## Excerpt provided

++++++++

What portable solar panel size should I buy?
The first hurdle facing portable solar purchasers is getting around the technical jargon. Often you will see portable solar specs advertised in watts and volts while batteries are measured in amps. But what does this mean?
Solar voltage: Basically, the ‘voltage’ describes the strength of the electricity. For example, a 24 volt portable solar system could run two 12 volt halogen light bulbs at the same time, but it would not be strong enough to power a standard 120 volt refrigerator.
Solar wattage: Watts measures how much electricity being produced. This is generally measured by how much electricity can be produced in one hour (Watt-hour). For example, a 200W portable solar panel will produce 200Wh of usable electricity.
Solar Amps: Amps is essentially the speed of flow of electricity. Generally this is how portable battery storage is measured. For example, let’s say a light bulb is 1 amp, therefore in one hour, it will consume 1 amp hour. A fully charged 100 Amp-hour battery could therefore power the light bulb for 100 hours.

++++++++

## Provided data
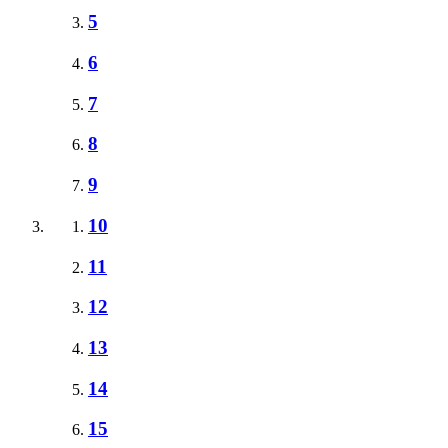
5
6
7
8
9
10
11
12
13
14
15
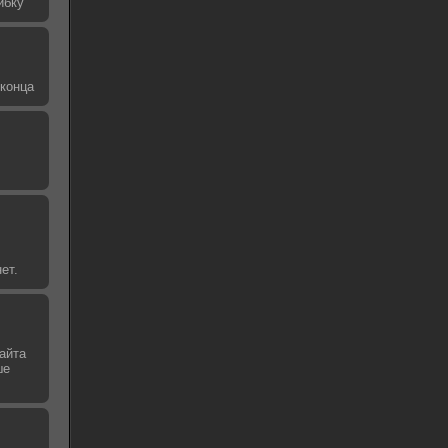
ибку
 конца
ет.
айта
ше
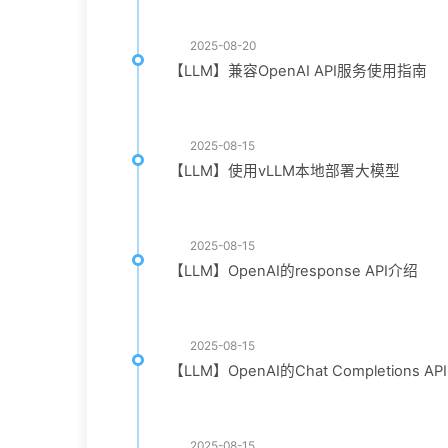
2025-08-20
【LLM】兼容OpenAI API服务使用指南
2025-08-15
【LLM】使用vLLM本地部署大模型
2025-08-15
【LLM】OpenAI的response API介绍
2025-08-15
【LLM】OpenAI的Chat Completions API 和
2025-08-15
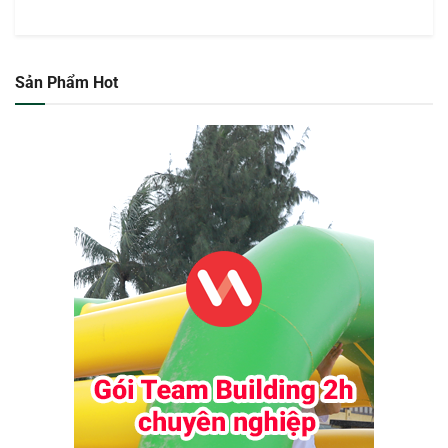
Sản Phẩm Hot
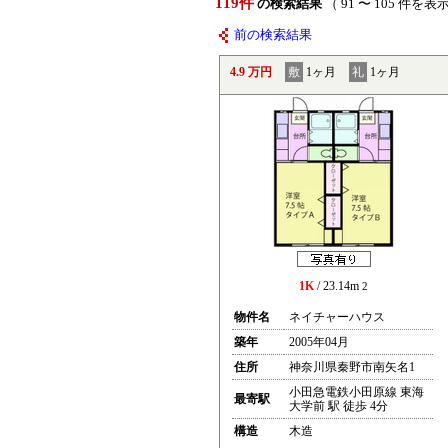
119件
の検索結果
（ 91 〜 105 件を表
前の検索結果
4.9 万円
敷
1ヶ月
礼
1ヶ月
1K
/ 23.14m
2
物件名
ネイチャーハウス
築年
2005年04月
住所
神奈川県秦野市南矢名1
小田急電鉄小田原線 東海
最寄駅
大学前 駅 徒歩 4分
構造
木造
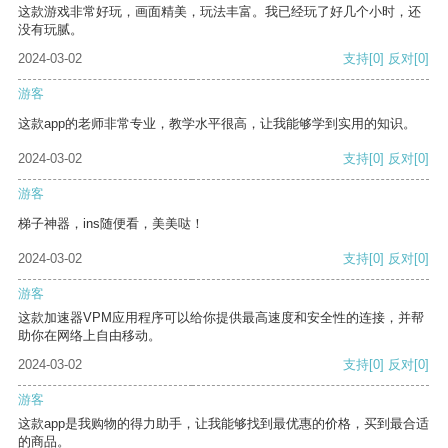
这款游戏非常好玩，画面精美，玩法丰富。我已经玩了好几个小时，还
没有玩腻。
2024-03-02
支持
[0]
反对
[0]
游客
这款app的老师非常专业，教学水平很高，让我能够学到实用的知识。
2024-03-02
支持
[0]
反对
[0]
游客
梯子神器，ins随便看，美美哒！
2024-03-02
支持
[0]
反对
[0]
游客
这款加速器VPM应用程序可以给你提供最高速度和安全性的连接，并帮
助你在网络上自由移动。
2024-03-02
支持
[0]
反对
[0]
游客
这款app是我购物的得力助手，让我能够找到最优惠的价格，买到最合适
的商品。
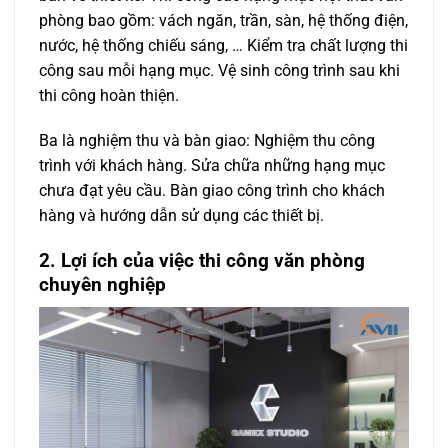
phòng bao gồm: vách ngăn, trần, sàn, hệ thống điện,
nước, hệ thống chiếu sáng, … Kiểm tra chất lượng thi
công sau mỗi hạng mục. Vệ sinh công trình sau khi
thi công hoàn thiện.
Ba là nghiệm thu và bàn giao: Nghiệm thu công
trình với khách hàng. Sửa chữa những hạng mục
chưa đạt yêu cầu. Bàn giao công trình cho khách
hàng và hướng dẫn sử dụng các thiết bị.
2. Lợi ích của việc thi công văn phòng
chuyên nghiệp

++++++++

## Brief 1
According to the excerpt on portable solar panels, how long could a fully charged 100 amp-hour battery power a 1 amp light bulb?
## Brief 2
Extract word for word the part of the excerpt on portable solar panels starting at "The first hurdle" and ending at "of usable electricity.".
## Brief 3
Extend the excerpt on portable solar panels by writing what follows its final sentence.

## Answer 1
100 hours.

## Answer 2
The first hurdle facing portable solar purchasers is getting around the technical jargon. Often you will see portable solar specs advertised in watts and volts while batteries are measured in amps. But what does this mean?
Solar voltage: Basically, the ‘voltage’ describes the strength of the electricity. For example, a 24 volt portable solar system could run two 12 volt halogen light bulbs at the same time, but it would not be strong enough to power a standard 120 volt refrigerator.
Solar wattage: Watts measures how much electricity being produced. This is generally measured by how much electricity can be produced in one hour (Watt-hour). For example, a 200W portable solar panel will produce 200Wh of usable electricity.

## Answer 3
|Required use||What size system you should buy|
|Charging phones, tablets, e-books etc…||A small 10W, 12V solar panel will do fine. There’s no need for a solar battery, but consider purchasing a cheap power bank if you want to store power.|
|Some lights, laptop charger, air compressor||A medium sized solar system around 40W-100W with 12 V. A battery of at least 50Ah will also be necessary.|
|All of the above, plus car fridge||A large solar system of 160W+, 12-24V. Play it safe with a 75Ah+ battery.|
|All of the above, plus TV, portable air con, power tools, electric cooking appliances, hair dryers and other high-consumption appliances.||Bigger will be better. Aim for 200W+, 24V solar panels. Aim for a battery of 150Ah or slightly more.|
Portable solar batteries
Portable solar panels are a bit different to standard rooftop solar – the efficiency of portable solar is too low to directly power high-consumption appliances. Therefore, you need a battery to collect and pool the electricity generated by solar so you can use it later on. In most situations, you ideally want a 100Ah (Amp-hour) deep-cycle auxiliary battery. But remember that a battery is only as good as your solar panels. There’s no point purchasing a huge battery if you’re portable solar is too small to ever fully charge the battery.
Portable solar prices
A monocrystalline solar system costs between $150 and $400 on average. Small portable solar panels for charging phones and other handheld appliances will only cost between $30 and $50. Solar blankets can cost anywhere from $50 to $500, depending on size, model and any gimmicky features. A portable deep-cycle solar battery hurts the budget the most, pricing anywhere between $300 and $500.
Also be sure to factor in the costs for add-ons that may or may not be necessary for your particular system. This includes battery isolators and relays, connectors, inverters, monitors, regulators, fuse blocks and adapters. These can set you back a few hundred dollars as well.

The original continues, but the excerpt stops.